= Michael F. Good =

Australian doctor

Michael F. Good was the Director of the Queensland Institute of Medical Research, from 2000 to 2010. He was Chair of the National Health and Medical Research Council.

He graduated from the Queensland University Medical School in 1978. He later undertook further training in medical research at the Walter and Eliza Hall Institute of Medical Research in Melbourne.

Postdoctoral training was as a visiting scientist at the National Institutes of Health in Bethesda, Maryland. His research interests are in the field of immunity and immunopathogenesis to malaria and group A streptococcus/rheumatic fever, and particularly to the development of vaccines.

Professor Michael Good was appointed Director of the Queensland Institute of Medical Research in 2000.

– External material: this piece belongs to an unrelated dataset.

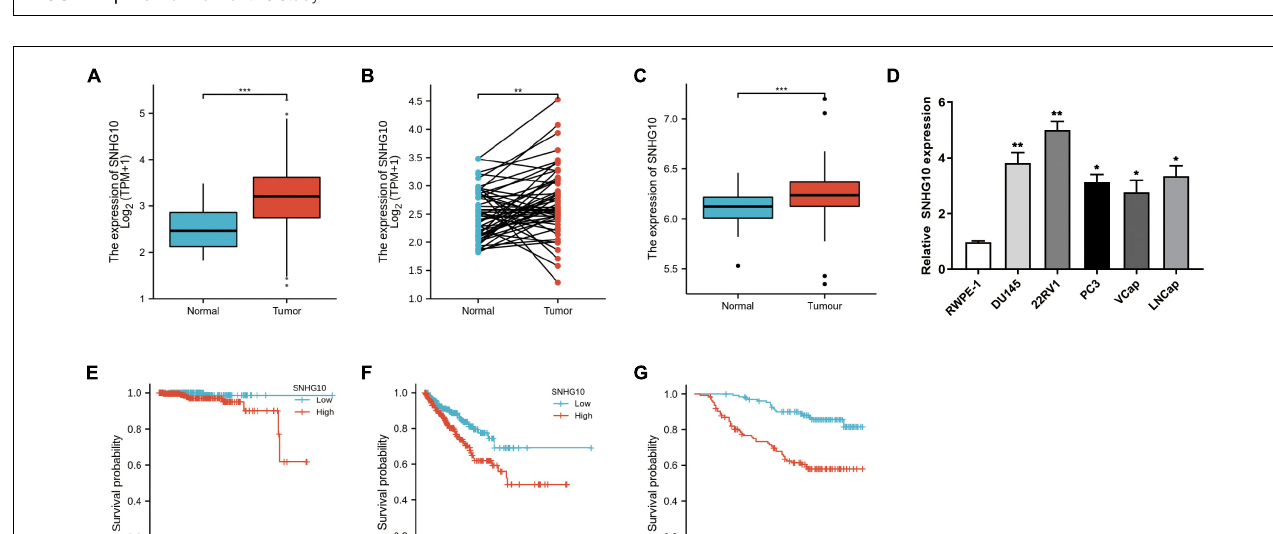
Frontiers in Cell and Developmental Biology |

Since 2006 he was chairperson of the National Health and Medical Research Council. Professor Good is a past president of the Association of Australian Medical Research Institutes and past director of the Cooperative Research Centre for Vaccine Technology.

He is an editor of several scientific journals and an author of more than 250 peer-reviewed publications.

In 2008 Good was awarded an Order of Australia for his services to medical research and in 2009 he received the Eureka Prize for Leadership.

In 2010, Good was a recipient of the Queensland Greats Awards.

Good was elected Fellow of the Australian Academy of Health and Medical Sciences (FAHMS) in 2015.